Government can't guarantee schools won't close during strike action
Gillian Keegan said introducing minimum service levels would protect “vulnerable children” in schools, but she hoped that the Government’s anti-strike legislation would not be needed for the teaching profession.
Her comments come after the controversial Strikes (Minimum Service Levels) Bill passed its first hurdle in the Commons on Monday.
The Education Secretary is due to meet the NEU on Wednesday in a bid to avert the walkouts which are due to start on February 1, and which the union has said could affect more than 23,000 schools.
Asked on ITV’s Good Morning Britain if she can assure parents that schools will open and children will be able to go to classes on strike days, Ms Keegan said: “I can’t guarantee that but we’ll be working with headteachers to make sure as many schools are open for as many children as possible.”
Paul Whiteman, general secretary of the National Association of Head Teachers (NAHT), said schools could have to shut during walkouts by teachers in England and Wales if “staffing numbers are dangerously low”.
“A school leader’s first priority is always the safety of the pupils in their school,” said Mr Whiteman.
“So if staffing numbers are dangerously low, it may be that leaders have no choice but to be compelled to close schools on safety grounds.”
Yesterday University staff announced that they will walk out on February 1, in the first of 18 days of strike action by the University and College Union (UCU).
The union confirmed last week that it would take part in strikes between February and March in disputes over pay, conditions and pensions.
It comes as it was announced yesterday that train driver members of the Rail, Maritime and Transport union are to join thousands of other workers on strike next month.
The union said its members at 14 train operators will walk out on February 1 and 3.
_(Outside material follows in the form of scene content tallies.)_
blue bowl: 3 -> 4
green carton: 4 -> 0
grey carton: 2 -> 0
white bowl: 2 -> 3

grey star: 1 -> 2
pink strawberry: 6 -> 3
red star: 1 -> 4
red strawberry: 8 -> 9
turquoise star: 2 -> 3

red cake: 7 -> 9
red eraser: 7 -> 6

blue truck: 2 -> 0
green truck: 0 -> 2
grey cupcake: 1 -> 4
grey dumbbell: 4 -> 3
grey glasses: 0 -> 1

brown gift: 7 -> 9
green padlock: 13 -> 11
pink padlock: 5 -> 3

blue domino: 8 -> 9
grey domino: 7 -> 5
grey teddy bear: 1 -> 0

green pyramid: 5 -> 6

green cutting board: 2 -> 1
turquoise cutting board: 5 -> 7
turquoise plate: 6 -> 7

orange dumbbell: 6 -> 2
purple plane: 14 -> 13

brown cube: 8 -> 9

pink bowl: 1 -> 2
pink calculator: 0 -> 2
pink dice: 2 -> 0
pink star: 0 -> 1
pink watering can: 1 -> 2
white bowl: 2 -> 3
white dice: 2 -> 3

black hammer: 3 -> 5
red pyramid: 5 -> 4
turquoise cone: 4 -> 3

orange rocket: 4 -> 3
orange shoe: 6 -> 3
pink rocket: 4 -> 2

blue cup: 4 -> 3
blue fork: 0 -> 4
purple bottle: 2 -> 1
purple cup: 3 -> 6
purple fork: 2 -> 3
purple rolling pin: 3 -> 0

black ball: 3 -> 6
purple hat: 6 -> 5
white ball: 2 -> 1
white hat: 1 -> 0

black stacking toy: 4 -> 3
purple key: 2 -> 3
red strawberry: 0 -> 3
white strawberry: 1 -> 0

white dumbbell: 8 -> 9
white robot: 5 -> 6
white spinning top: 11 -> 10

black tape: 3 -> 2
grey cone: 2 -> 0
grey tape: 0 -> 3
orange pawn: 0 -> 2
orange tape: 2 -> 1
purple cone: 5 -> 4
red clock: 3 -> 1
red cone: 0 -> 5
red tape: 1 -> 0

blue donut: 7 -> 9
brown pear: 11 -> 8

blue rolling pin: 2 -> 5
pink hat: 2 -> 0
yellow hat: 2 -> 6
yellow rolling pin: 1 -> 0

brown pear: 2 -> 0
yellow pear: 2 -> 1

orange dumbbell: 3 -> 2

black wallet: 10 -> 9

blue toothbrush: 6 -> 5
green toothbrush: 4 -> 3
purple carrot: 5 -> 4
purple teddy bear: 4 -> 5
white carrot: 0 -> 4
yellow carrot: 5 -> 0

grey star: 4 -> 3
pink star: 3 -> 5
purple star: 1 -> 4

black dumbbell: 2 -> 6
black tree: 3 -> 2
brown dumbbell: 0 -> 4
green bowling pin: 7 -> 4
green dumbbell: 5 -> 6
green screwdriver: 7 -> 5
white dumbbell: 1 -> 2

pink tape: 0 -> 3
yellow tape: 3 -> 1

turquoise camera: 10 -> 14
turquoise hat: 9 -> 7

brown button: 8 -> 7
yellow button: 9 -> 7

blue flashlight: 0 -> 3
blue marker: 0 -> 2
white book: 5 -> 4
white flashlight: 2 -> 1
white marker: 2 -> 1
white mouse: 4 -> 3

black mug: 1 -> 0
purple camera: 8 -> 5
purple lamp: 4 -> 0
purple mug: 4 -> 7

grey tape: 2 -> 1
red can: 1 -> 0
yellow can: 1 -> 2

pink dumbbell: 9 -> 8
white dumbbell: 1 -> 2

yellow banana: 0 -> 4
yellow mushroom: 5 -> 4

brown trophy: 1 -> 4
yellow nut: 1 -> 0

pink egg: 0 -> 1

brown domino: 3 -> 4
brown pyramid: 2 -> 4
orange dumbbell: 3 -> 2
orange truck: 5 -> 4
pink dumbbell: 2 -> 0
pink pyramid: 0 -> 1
The drivers’ union Aslef announced earlier that thousands of its members will strike on the same days, while 100,000 civil servants and tens of thousands of teachers will strike on February 1.
Nationwide protests will also be held on February 1 over the Government’s controversial new law on strikes.
New polling today suggested that nearly three in five Britons think the Government is more to blame for the ongoing pay row with nurses lasting so long.
Some 57 per cent of people said the UK Government is more at fault for the length of the industrial dispute with nurses, compared to just 9% who said nurses are more at fault.
Thousands of operations and appointments are expected to be cancelled during the two consecutive days of strike action, with the health service likely run a bank holiday-style service in many areas.